Et puis parlons du retour. Les grands voyages que j’ai fait : plus de 1000 photos, des heures à raconter mes aventures… Personne ne s’intéresse moins à ces détails que vos proches qui ne vous ont pas accompagnés ! En revanche, jouer de complicité en société sur le fait d’avoir été dans ce café branché, d’avoir fait cette attraction ou cette visite, d’avoir marché au même endroit : aussi creux que soit cet échange, il relevait de cette validation sociale qui m’a tenu à cœur un temps.

Il y a deux mois je recevais en pleine face une remarque de l’espace : « ha tu n’es jamais allée en Asie ??!! Bha, en même temps, il y a des gens qui voyagé de l’autre côté de la planète »….

So what ? J’étais abasourdie par le sous-entendu, que j’ai interprété ainsi : partir au bout du monde ça ne coûte rien !

Bien sûr que si ça coûte ! Pour faire un voyage de qualité, unique et respectueux, cela nécessite de l’argent, du temps, de l’information au préalable. Non voyager n’est pas une bagatelle snob ! Voyager a un impact sur soi ! Ce qu’on fait sur place a un impact sur le lieu… Non, se téléporter à l’autre bout de la planète perturbe le corps : j’ai passé mes longs voyages à l’autre bout du monde sans être indisposée, mangeant mon déjeuner à l’heure de mes nuits, et dormant à l’heure de mes déjeuners. Non un voyage en avion c’est quelque chose, cette téléportation a un impact sur nous et sur la planète, en tonnes de CO2 même !
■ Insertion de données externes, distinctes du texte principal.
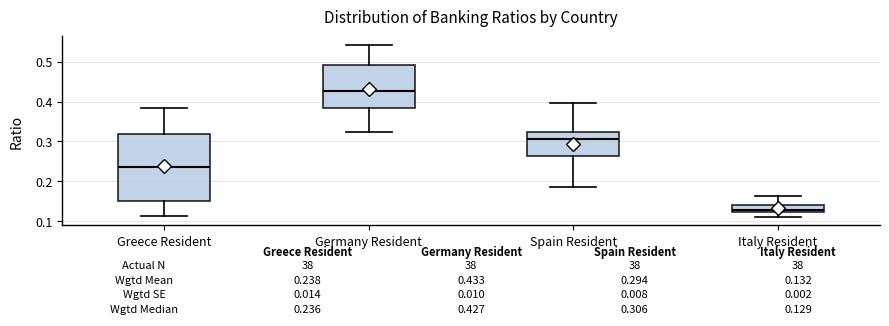

Which box's median line is the highest?

Germany Resident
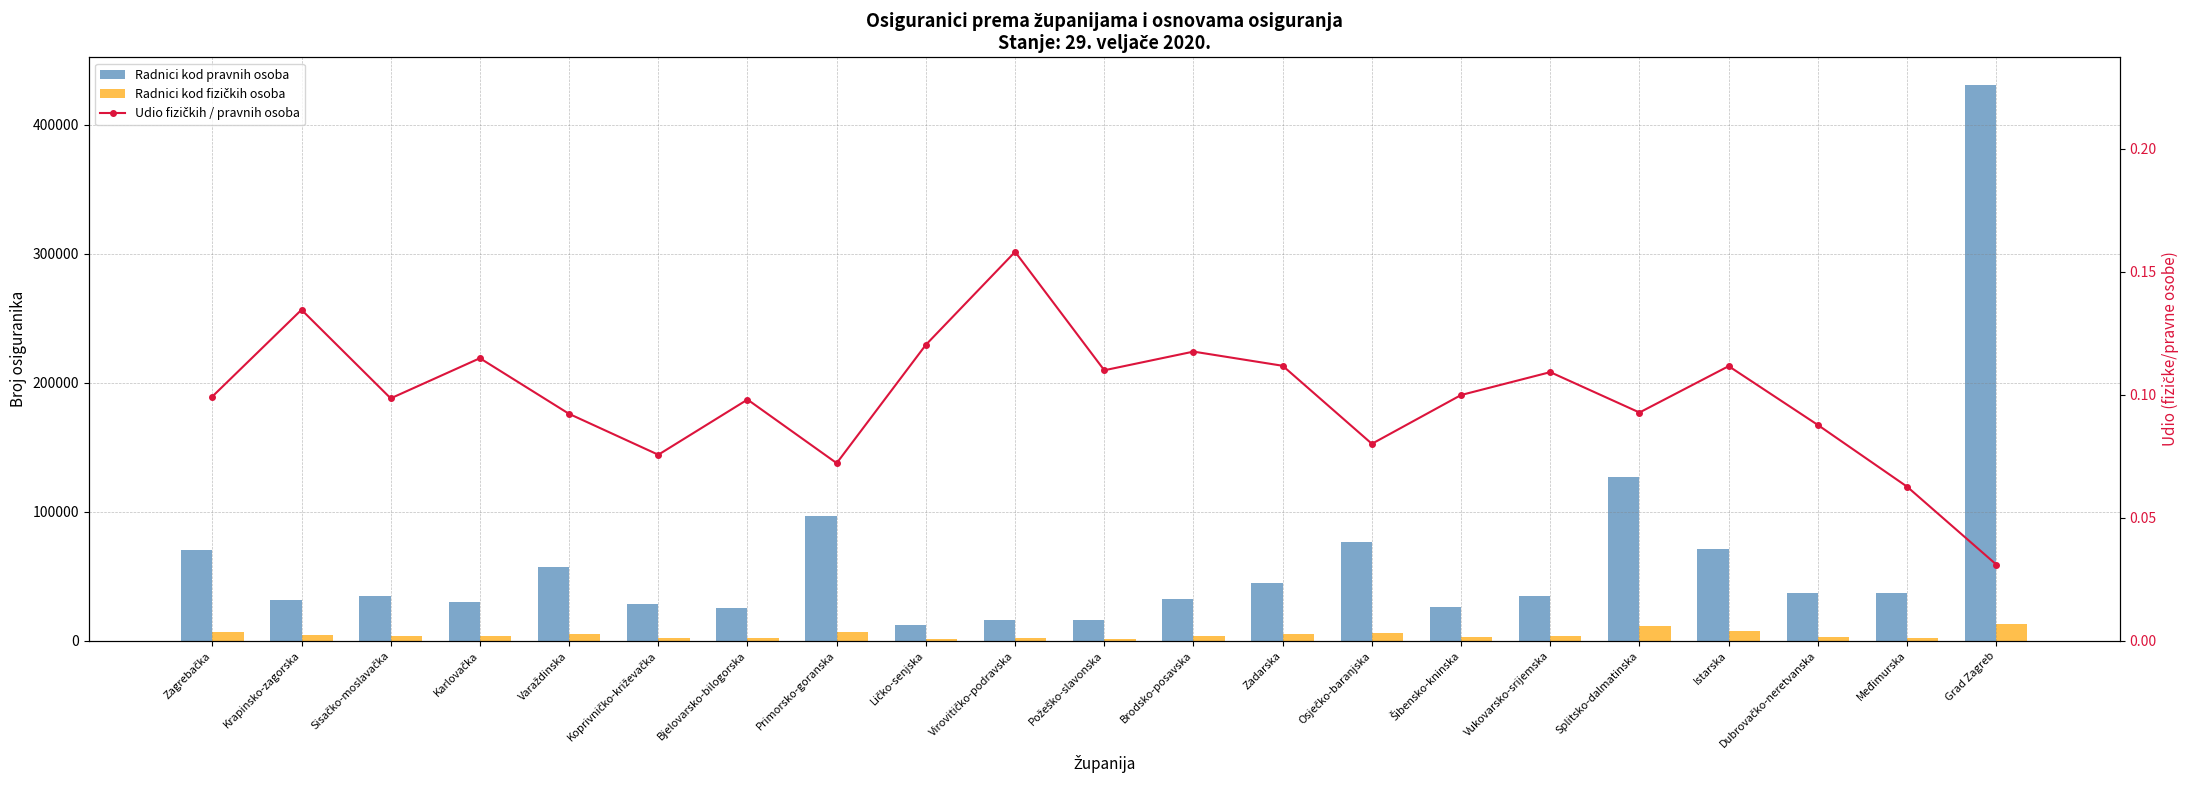

Which series has the largest total across all categories?

Radnici kod pravnih osoba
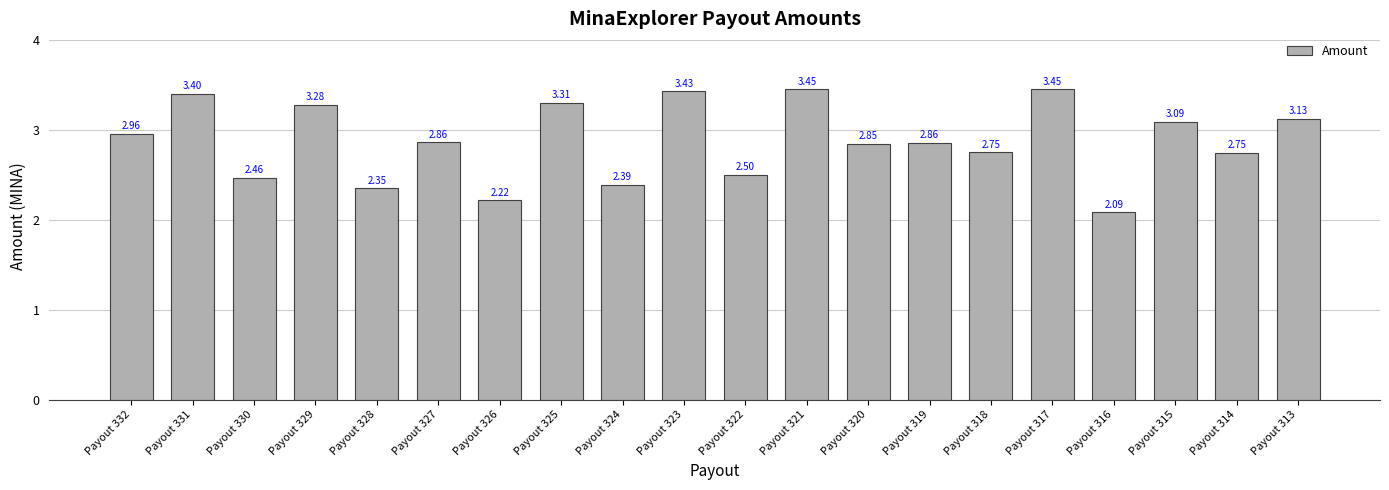

Which has a higher value, Payout 316 or Payout 315?

Payout 315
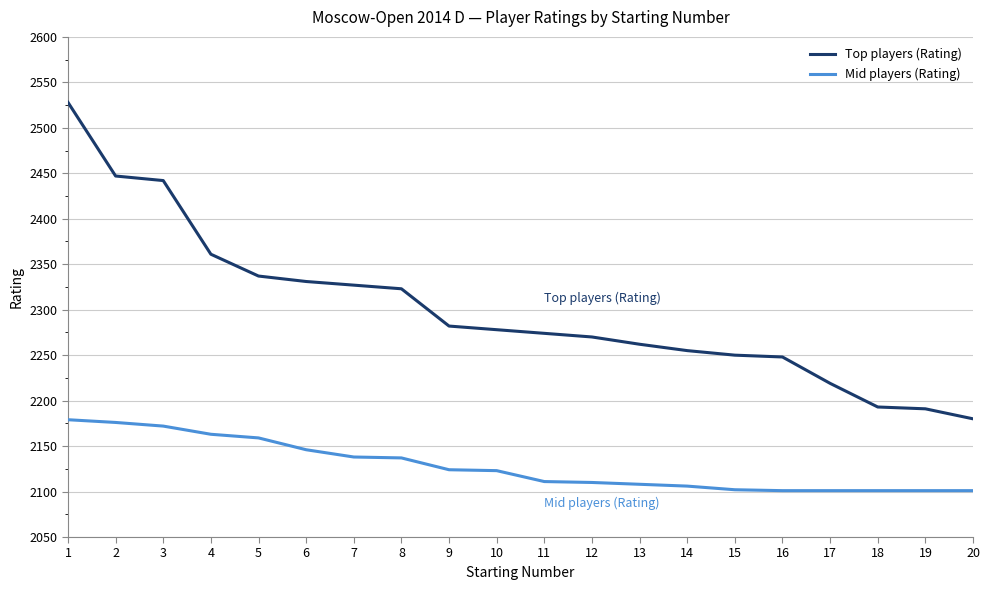

True or false: Top players (Rating) has a value of 3446 at 11.

False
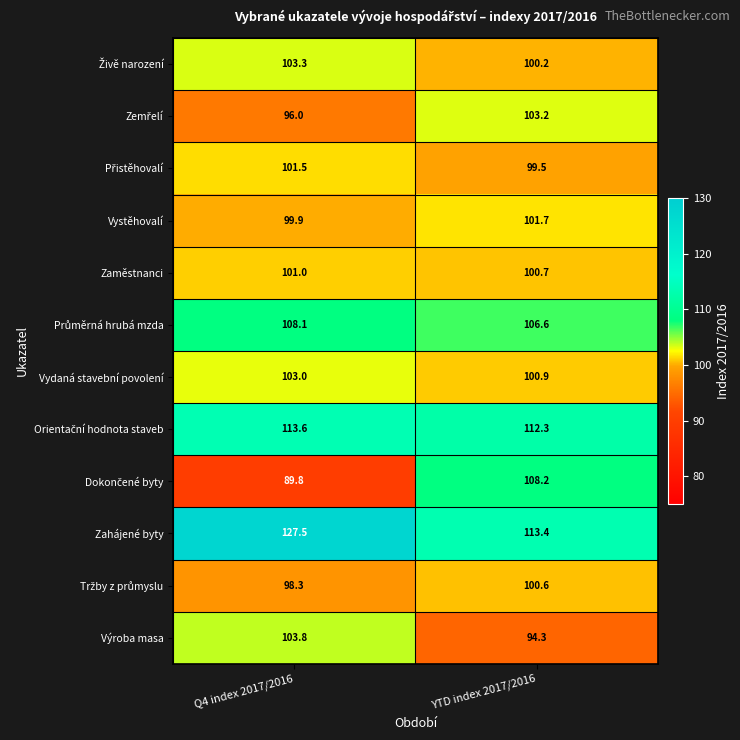

What is the difference between the highest and lowest values at Q4 index 2017/2016?

37.7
Je remercie tant mes parents et mon entourage proche d’apprécier la lenteur, les étapes dans le voyage et non la destination aller-retour qui sacrifie le sens même de partir et revenir.

Je ne verse pas dans le jugement de ceux qui continuent et/ou ne regrettent pas. Les horaires des aéroports sont toujours aussi nombreux ! Si je ne pars plus jamais en avion, d’autres le prendront… tant qu’il n’y aura pas, qui sait, des quotas, des pénalités sur un compte carbone qu’on paierait en impôt qui servirait directement à créer de nouveaux emplois et de nouvelles structures pour voyager décarboné.

Je suis simplement heureuse de me réconcilier avec des valeurs que je méprisais, je suis heureuse d’aimer ne pas avoir les moyens de partir (j’entends que la planète dont je suis locataire ne m’autorise plus ce droit, elle ne me le pardonnera pas) : cela permet simplement de remettre l’église au centre du village. Les voyages sont un luxe, même les plus petits : c’est du temps, de l’information, et de l’argent pour se nourrir, se loger et participer au voyage : c’est une consommation de ressources quoi qu’on en dise !

Je ne juge pas non plus les pilotes et les chauffeurs pour qui se déplacer sans arrêt est leur gagne-pain. Le tourisme génère énormément d’emplois, et dans certains pays il nourrit même. Mais c’est justement en voyageant comme un riche dans des pays plus pauvres que devraient nous frapper les inégalités qu’on génère et cautionne malgré nous (même quand on s’offre des vacances de luxe, même quand on s’offre des vacances de pauvres).

Je suis pressée de prendre le train, plus souvent, plus longtemps, avec mon vélo, voire de louer un vélo s’il le faut : je suis pressée de vivre des vacances comme j’ai toujours vécu, sans plus jamais penser égoïstement et aveuglément. Je sais d’avance que je ne verrais pas certains pays ni certains continents et je m’en sens presque soulagée. Je suis heureuse que d’autres aient pu et peuvent encore le faire, cela me permet malgré tout de voyager, de m’informer et de m’inspirer, s’ils ont les moyens de voyager en conscience et responsabilité.